Back in 1892, when Cleveland played a championship against the Boston Braves' predecessor - the aptly nicknamed Beaneaters - the tribe was known as the Spiders. Since there were no insects in baseball (other than the owners) for the Spiders to ensnare, Cleveland fans voted after a last-place 1914 season to rename them the Indians. All the better to keep them in the cellar, I guess.
Actually, as the team tells it, the fans were honoring former Spider Louis Sockalexis, a Native American. You can verify that one with Bob Costas.
I view baseball history a bit like Elizabeth Taylor's marital proclivity - temperamental, repetitious, benignly amusing. Amateur, professional; National League, American League. Who can say? Guys just seemed to form teams and started whacking balls. Guys do that.
The Indians, in earlier incarnations, were a.k.a. the Blues (for the color of their uniforms), the Bronchos (pre-Elway and O.J., incorrectly spelled), and the Naps - for star second baseman Napoleon ``Nap'' Lajoie. Enter the ``Indians'' when Nap was released.
As for the Atlanta ``Beans,'' the only club to field a team every year of professional league baseball - I swear, just ask George Will - they first played in 1871 as Boston's Red Stockings. Thereafter, they were Doves and Beaneaters, who metamorphosed, at the suggestion of owner Johnny Montgomery Ward, into Braves, admittedly a bit more fearsome sounding - although phonic jokes do come to mind - than a bowl of baked beans.
This happened in about 1912. Later, the Braves decided to vacation in Milwaukee before settling in Atlanta, in time for the '96 Summer Olympics.
Oh, before they left Milwaukee they did manage to knock off one of those pesky New York teams in 1957, in seven (Yogi, Mickey and company.) But since their '66 Atlanta arrival, the Braves have fallen to twin cities and Canadian blue jays. The Good Ole Beans have been strung, baked, spilled, stalked and bagged. What a field day writers of sports headlinease could have had with the mighty Beaneaters.
How sensitive will the modern-day word-gropers be about this politically incorrect World Series? Will the Indians ``massacre'' the Braves? Will the Braves ``chop,'' ``ax'' - short words are hard to come by - or worse yet, ``scalp'' the tribe? Will they even notice?

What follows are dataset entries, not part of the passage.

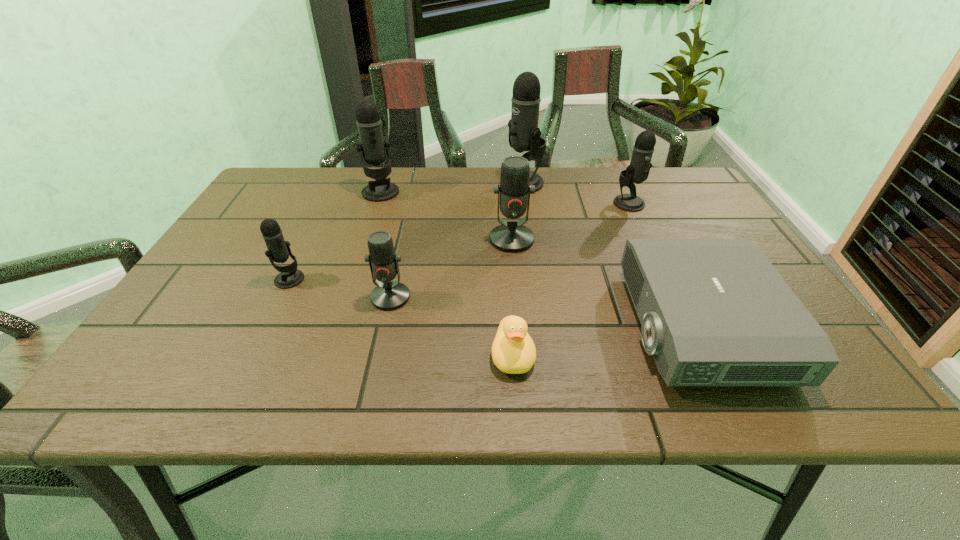
The image size is (960, 540). I want to click on the tallest object, so click(524, 135).

The image size is (960, 540). What are the coordinates of `the third black microphone from left to right` in the screenshot? It's located at tap(524, 135).

Where is `the third smallest black microphone`? The image size is (960, 540). the third smallest black microphone is located at coordinates (373, 146).

Locate an element on the screen. The image size is (960, 540). the fifth microphone from right to left is located at coordinates (373, 146).

What are the coordinates of `the bigger red microphone` in the screenshot? It's located at (513, 237).

Find the location of a particular element. The image size is (960, 540). the right red microphone is located at coordinates (513, 237).

You are a GUI agent. You are given a task and a screenshot of the screen. Output one action in this format:
    pyautogui.click(x=<x>, y=<y>)
    Task: Click on the rightmost microphone
    
    Given the screenshot: What is the action you would take?
    pyautogui.click(x=638, y=170)

Locate an element on the screen. the third biggest black microphone is located at coordinates (638, 170).

Find the location of a particular element. This screenshot has height=540, width=960. the nearest black microphone is located at coordinates (278, 251).

You are a GUI agent. You are given a task and a screenshot of the screen. Output one action in this format:
    pyautogui.click(x=<x>, y=<y>)
    Task: Click on the leftmost black microphone
    This screenshot has width=960, height=540.
    Given the screenshot: What is the action you would take?
    pyautogui.click(x=278, y=251)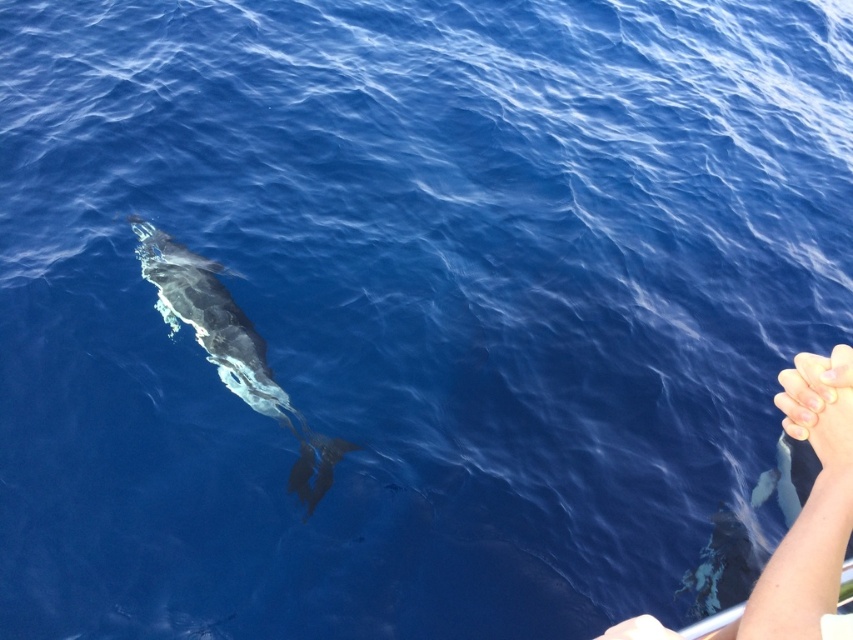
You are a swimmer trying to reach the gray smooth whale at center from the skinny white arm at lower right. Considering their sizes, which one would be easier to grab hold of?

The gray smooth whale at center is wider than the skinny white arm at lower right, so it would be easier to grab hold of the gray smooth whale at center.

You are a swimmer looking at the ocean scene. You see the skinny white arm at lower right and the gray smooth whale at center. Which object is located to the right side of the other?

The skinny white arm at lower right is located to the right of the gray smooth whale at center.

You are observing the ocean scene from above. You notice a skinny white arm at lower right and a gray smooth whale at center. Which object is closer to you?

The skinny white arm at lower right is closer to you because it is in front of the gray smooth whale at center.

Since the betrayal of 1994, it's hard to predict baseball fan or writer behavior. I haven't heard a word of protest about the team names - although one palooka up North reportedly said that anyone who didn't like it ``could go back to where he came from.''
Any way you look at it, come Game 7, when the score is tied in the ninth, it's a game of spider-and-fly, cat-and-mouse, bird-and-worm, Wiley Coyote-and-Road Runner . . . I could go on, but I'll spare you. May the best sportsmen win. MEMO: Ann G. Sjoerdsma is book editor for The Virginian-Pilot. ILLUSTRATION: Photo
ASSOCIATED PRESS
Soon the Tomahawk will chop again in Atlanta, and Chief Wahoo's name
will be invoked in World Series-starved Cleveland.